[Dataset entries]

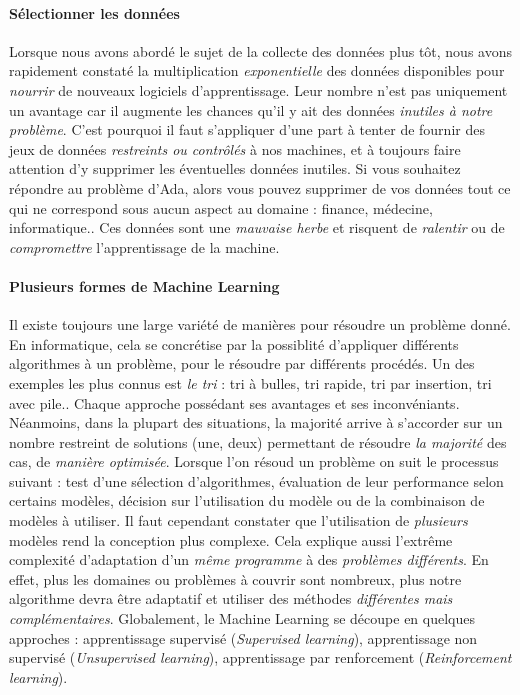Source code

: \paragraph{Sélectionner les données}\label{select_data_ml} Lorsque nous avons abordé le sujet de la collecte des données plus tôt, nous avons rapidement constaté la 
multiplication \emph{exponentielle} des données disponibles pour \emph{nourrir} de nouveaux logiciels d'apprentissage. Leur nombre n'est pas
uniquement un avantage car il augmente les chances qu'il y ait des données \emph{inutiles à notre problème}. C'est pourquoi il faut s'appliquer
d'une part à tenter de fournir des jeux de données \emph{restreints ou contrôlés} à nos machines, et à toujours faire attention d'y supprimer les
éventuelles données inutiles. Si vous souhaitez répondre au problème d'Ada, alors vous pouvez supprimer de vos données tout ce qui ne correspond
sous aucun aspect au domaine : finance, médecine, informatique.. Ces données sont une \emph{mauvaise herbe} et risquent de \emph{ralentir} ou de
\emph{compromettre} l'apprentissage de la machine. 

\paragraph{Plusieurs formes de Machine Learning} Il existe toujours une large variété de manières pour résoudre un problème donné. En informatique, cela se concrétise par la possiblité
d'appliquer différents algorithmes à un problème, pour le résoudre par différents procédés. Un des exemples les plus connus est \emph{le tri} : tri à
bulles, tri rapide, tri par insertion, tri avec pile.. Chaque approche possédant ses avantages et ses inconvéniants. Néanmoins, dans la plupart des
situations, la majorité arrive à s'accorder sur un nombre restreint de solutions (une, deux) permettant de résoudre \emph{la majorité} des cas, de \emph{manière optimisée}.
Lorsque l'on résoud un problème on suit le processus suivant : test d'une sélection d'algorithmes, évaluation de leur performance selon certains
modèles, décision sur l'utilisation du modèle ou de la combinaison de modèles à utiliser. Il faut cependant constater que l'utilisation de \emph{plusieurs}
modèles rend la conception plus complexe. Cela explique aussi l'extrême complexité d'adaptation d'un \emph{même programme} à des \emph{problèmes différents}.
En effet, plus les domaines ou problèmes à couvrir sont nombreux, plus notre algorithme devra être adaptatif et utiliser des méthodes \emph{différentes mais complémentaires}. 
Globalement, le Machine Learning se découpe en quelques approches : apprentissage supervisé (\emph{Supervised learning}), apprentissage non supervisé
(\emph{Unsupervised learning}), apprentissage par renforcement (\emph{Reinforcement learning}).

PROMPT:
Drop the images and repeat the data exactly.

ANSWER:
Source code

: \paragraph{Sélectionner les données}\label{select_data_ml} Lorsque nous avons abordé le sujet de la collecte des données plus tôt, nous avons rapidement constaté la 
multiplication \emph{exponentielle} des données disponibles pour \emph{nourrir} de nouveaux logiciels d'apprentissage. Leur nombre n'est pas
uniquement un avantage car il augmente les chances qu'il y ait des données \emph{inutiles à notre problème}. C'est pourquoi il faut s'appliquer
d'une part à tenter de fournir des jeux de données \emph{restreints ou contrôlés} à nos machines, et à toujours faire attention d'y supprimer les
éventuelles données inutiles. Si vous souhaitez répondre au problème d'Ada, alors vous pouvez supprimer de vos données tout ce qui ne correspond
sous aucun aspect au domaine : finance, médecine, informatique.. Ces données sont une \emph{mauvaise herbe} et risquent de \emph{ralentir} ou de
\emph{compromettre} l'apprentissage de la machine. 

\paragraph{Plusieurs formes de Machine Learning} Il existe toujours une large variété de manières pour résoudre un problème donné. En informatique, cela se concrétise par la possiblité
d'appliquer différents algorithmes à un problème, pour le résoudre par différents procédés. Un des exemples les plus connus est \emph{le tri} : tri à
bulles, tri rapide, tri par insertion, tri avec pile.. Chaque approche possédant ses avantages et ses inconvéniants. Néanmoins, dans la plupart des
situations, la majorité arrive à s'accorder sur un nombre restreint de solutions (une, deux) permettant de résoudre \emph{la majorité} des cas, de \emph{manière optimisée}.
Lorsque l'on résoud un problème on suit le processus suivant : test d'une sélection d'algorithmes, évaluation de leur performance selon certains
modèles, décision sur l'utilisation du modèle ou de la combinaison de modèles à utiliser. Il faut cependant constater que l'utilisation de \emph{plusieurs}
modèles rend la conception plus complexe. Cela explique aussi l'extrême complexité d'adaptation d'un \emph{même programme} à des \emph{problèmes différents}.
En effet, plus les domaines ou problèmes à couvrir sont nombreux, plus notre algorithme devra être adaptatif et utiliser des méthodes \emph{différentes mais complémentaires}. 
Globalement, le Machine Learning se découpe en quelques approches : apprentissage supervisé (\emph{Supervised learning}), apprentissage non supervisé
(\emph{Unsupervised learning}), apprentissage par renforcement (\emph{Reinforcement learning}).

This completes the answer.